Les bons réflexes pour une automédication responsable
6 mai, 2008 | Catégorie : Conseils santé bien-êtreD’ici à la fin de l’année, certains médicaments vendus sans ordonnance seront disponibles en libre service dans les pharmacies. Votre pharmacien va rester à votre disposition pour vous donner des conseils. L’automédication est déjà pratiquée par deux tiers des Français(1). Avant de vous soigner, suivez ces quelques règles de bon usage pour une automédication sans souci !
Apprendre à reconnaître les symptômes qui relèvent de l’automédication
L’automédication se pratique pour des symptômes bénins comme un rhume, un mal de tête, des remontées acides, une constipation ou une gorge irritée… En effet, tous ces petits tracas de santé, lorsqu’ils sont passagers, ne nécessitent pas forcément d’aller voir son médecin traitant. Ils peuvent se soigner facilement en automédication. Le traitement ne doit pas dépasser trois ou quatre jours. Si les symptômes persistent, il faut consulter un médecin.
Demander conseil à son pharmacien
Votre pharmacien connaît les médicaments les plus adaptés à vos symptômes. Ce professionnel de santé peut vous informer et vous conseiller. Comme le médecin, il vous aide à adapter au mieux votre traitement à vos besoins : dose à respecter en fonction de l’âge et du poids, éventuels effets indésirables.

■ **Votre tâche**
Recopiez mot pour mot l'intégralité du texte ci-dessus sur l'automédication responsable.

■ **Données fournies**

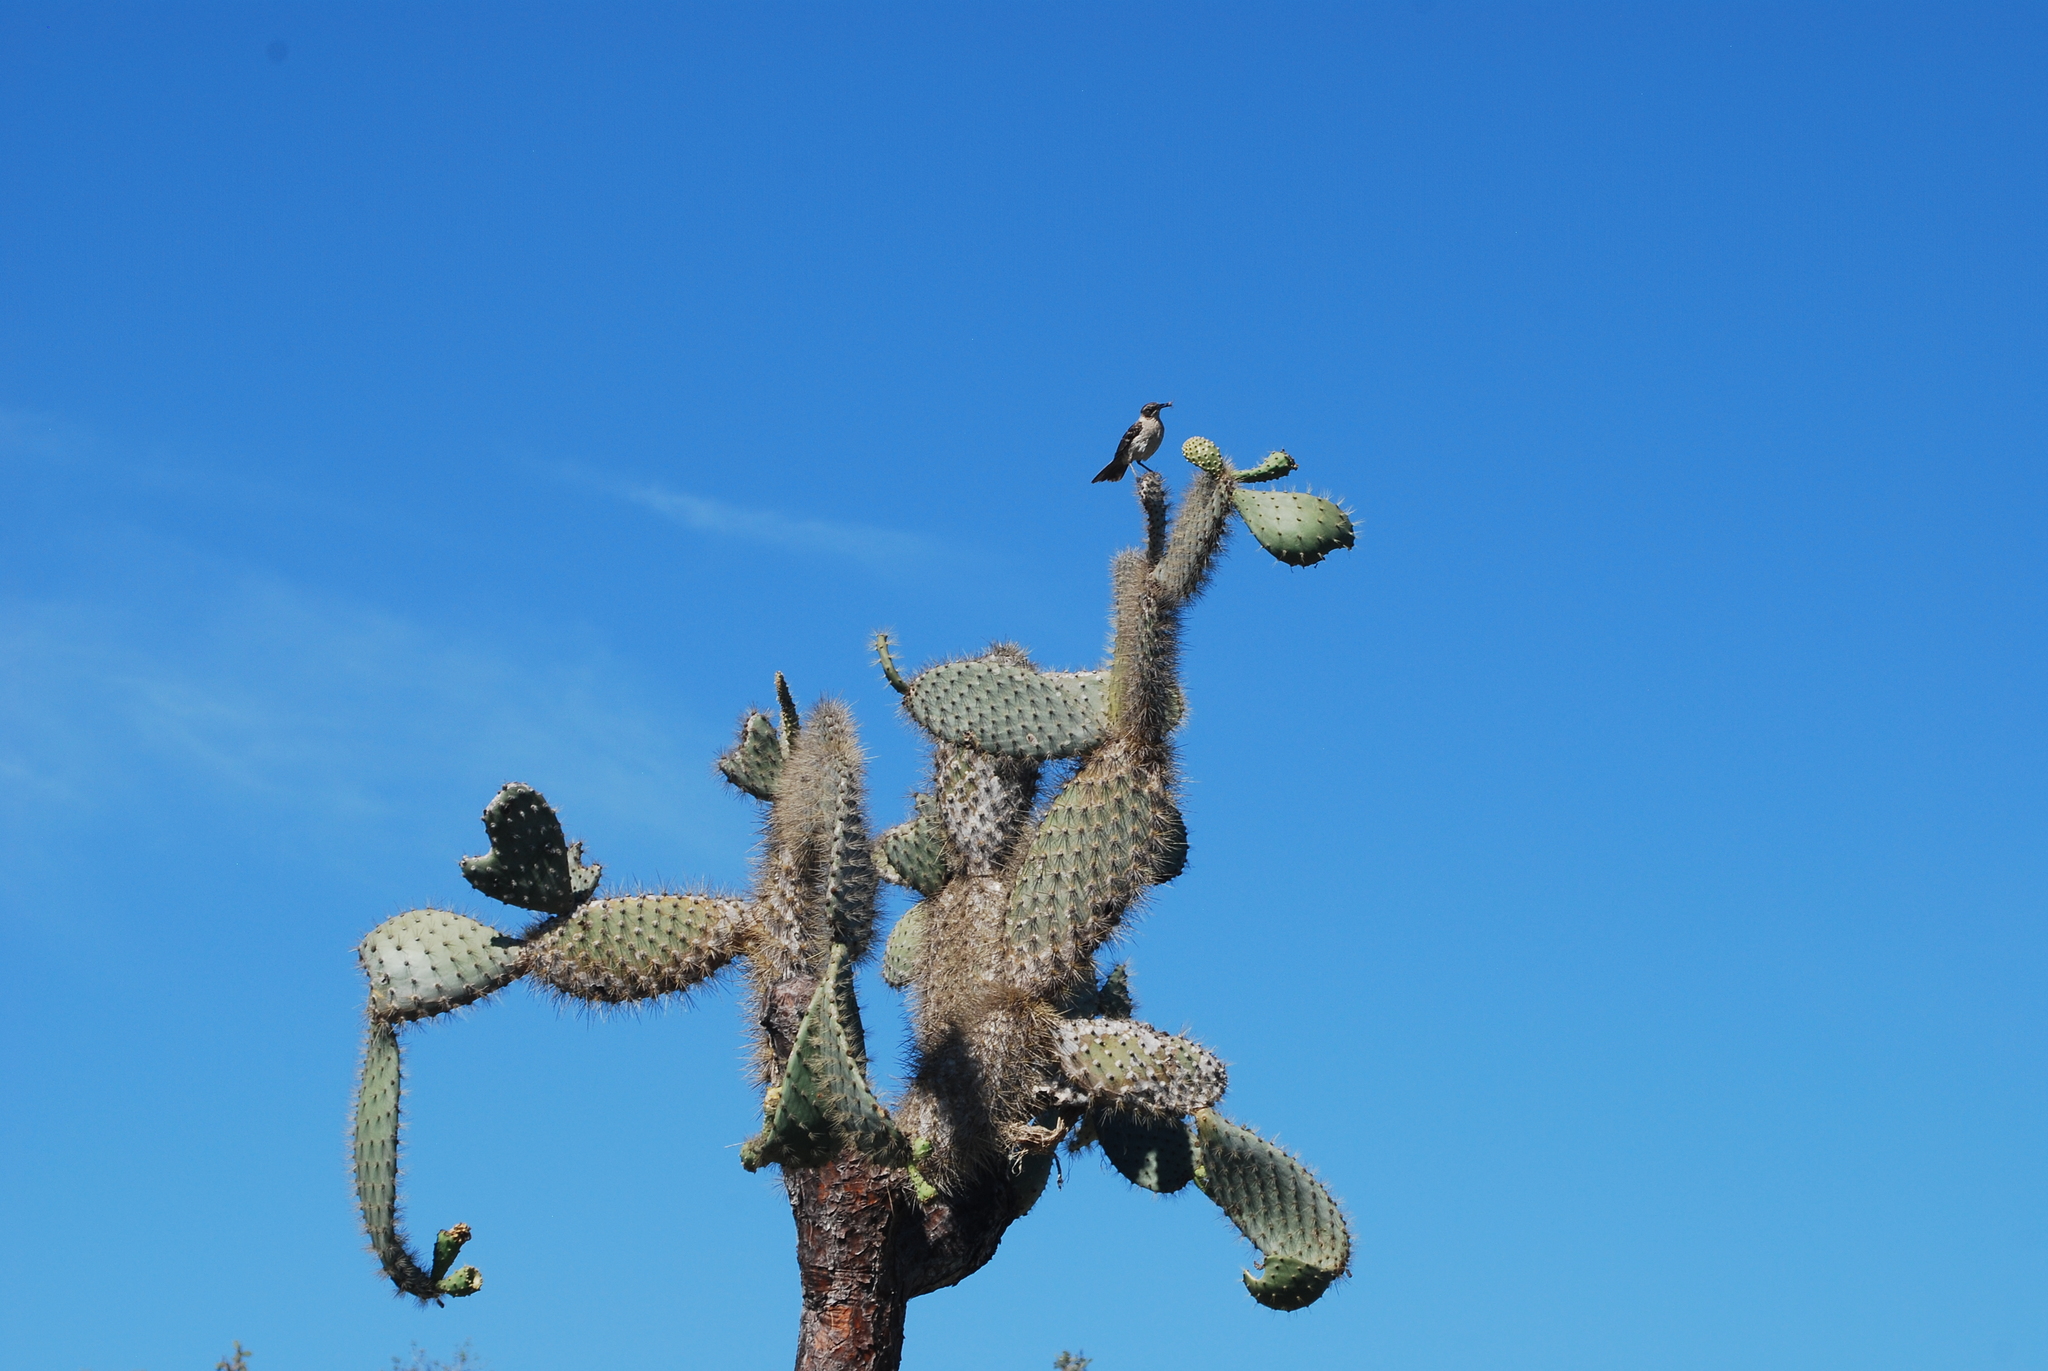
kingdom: Animalia
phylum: Chordata
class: Aves
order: Passeriformes
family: Mimidae
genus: Mimus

■ **Zone de réponse**
Les bons réflexes pour une automédication responsable
6 mai, 2008 | Catégorie : Conseils santé bien-êtreD’ici à la fin de l’année, certains médicaments vendus sans ordonnance seront disponibles en libre service dans les pharmacies. Votre pharmacien va rester à votre disposition pour vous donner des conseils. L’automédication est déjà pratiquée par deux tiers des Français(1). Avant de vous soigner, suivez ces quelques règles de bon usage pour une automédication sans souci !
Apprendre à reconnaître les symptômes qui relèvent de l’automédication
L’automédication se pratique pour des symptômes bénins comme un rhume, un mal de tête, des remontées acides, une constipation ou une gorge irritée… En effet, tous ces petits tracas de santé, lorsqu’ils sont passagers, ne nécessitent pas forcément d’aller voir son médecin traitant. Ils peuvent se soigner facilement en automédication. Le traitement ne doit pas dépasser trois ou quatre jours. Si les symptômes persistent, il faut consulter un médecin.
Demander conseil à son pharmacien
Votre pharmacien connaît les médicaments les plus adaptés à vos symptômes. Ce professionnel de santé peut vous informer et vous conseiller. Comme le médecin, il vous aide à adapter au mieux votre traitement à vos besoins : dose à respecter en fonction de l’âge et du poids, éventuels effets indésirables.